The Court also affirmed the district court's findings holding that field and plant fuel are post-production costs that the companies remit to post-production service providers for the development and production of the leased premises.

"They are neither sold nor saved by lessees and therefore are not subject to royalty payments," Maes wrote.

The Court also upheld the lower court's finding that the companies are only obligated to pay royalties on the use of drip condensate -- the portion of a gas stream that becomes liquid during the transmission of the gas from the leased premises to a processing plant -- to the extent that they receive proceeds from such use.

"Lessees' use of drip condensate amounts to a post-production cost that is remitted to post-production service providers," Maes explained.

"Construing the leases so as to give effect to every provision, we conclude that the royalty obligations contained in the 1931 and 1947 lease forms are limited by their respective free use clauses and do not require royalties to be paid on lessees' use of drip condensate to the extent that lessees do not derive proceeds from such use."

The Court also sided with the district court in finding that deductions used in calculating the companies' royalty obligations must be reasonable.

It noted that there is nothing in the 1931 or 1947 statutory lease forms to indicate that the Legislature intended to treat affiliated and non-affiliated transactions differently when deducting post-production costs.

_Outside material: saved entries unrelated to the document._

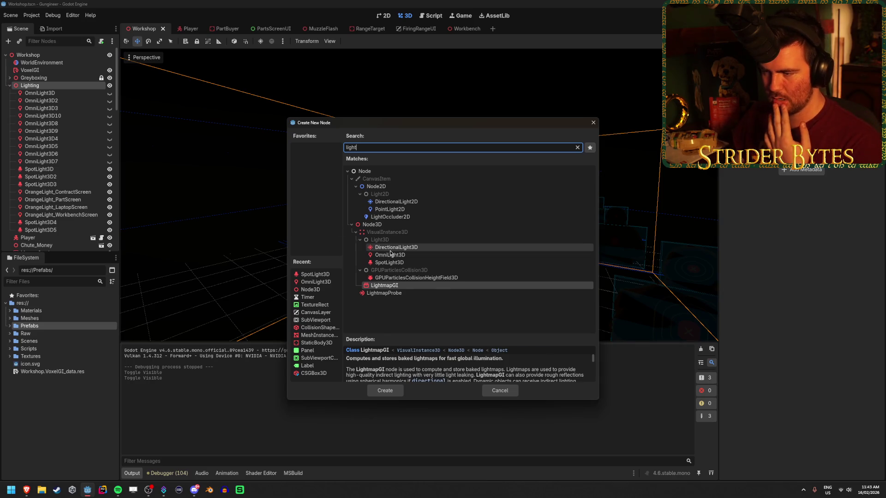
{"action": "left_click", "coordinate": [396, 263]}
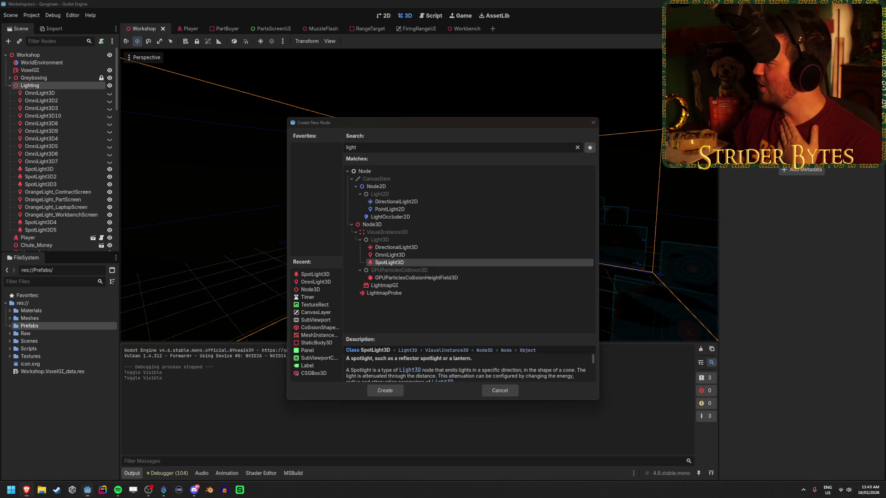
{"action": "left_click", "coordinate": [433, 325]}
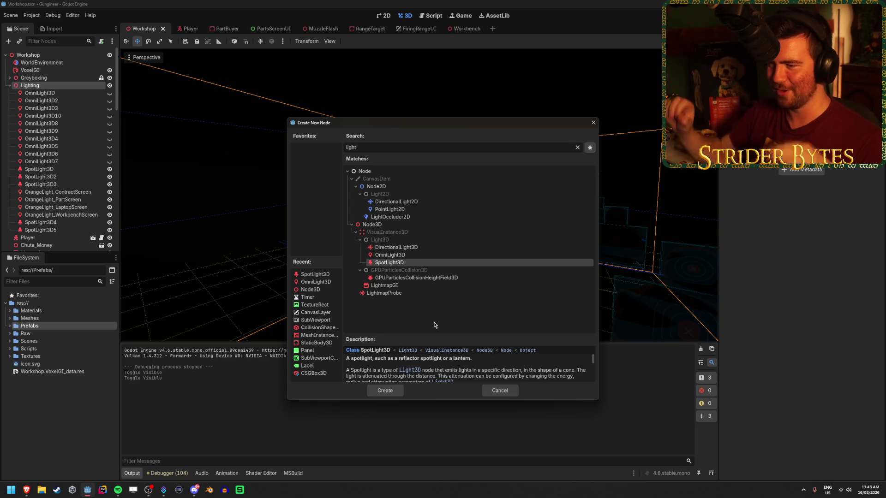
{"action": "left_click", "coordinate": [392, 248]}
{"action": "left_click", "coordinate": [390, 256]}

"The district court found that based on the statutory and regulatory history, the New Mexico Legislature and the Commissioner of Public Lands intended both affiliated and nonaffiliated transactions to be treated the same. Therefore, lessees were permitted to deduct reasonable costs incurred for post-production services," Maes wrote.

"We agree with the district court's finding that there was no support for defendant's contention that deductions for affiliated transactions must be limited to actual costs."

In addition, the Court affirmed the district court's dismissal of the commissioner's counterclaim for the breach of the implied covenant to market, saying it does not need to reach the issue in this case.

"When the Legislature adopted the statutory oil and gas leases that we have referenced in this opinion, the Legislature expressed the policy decision that lessees under such leases are entitled to recover some post-production costs associated with making the gas marketable. How much and what kinds of post-production costs remain at issue in this case," Maes wrote.

"However, because of this legislative policy decision we do not need to decide whether the marketable condition rule is inherent in the implied covenant to market. As we indicated in Davis, whether the marketable condition rule applies in New Mexico is not yet ripe for review."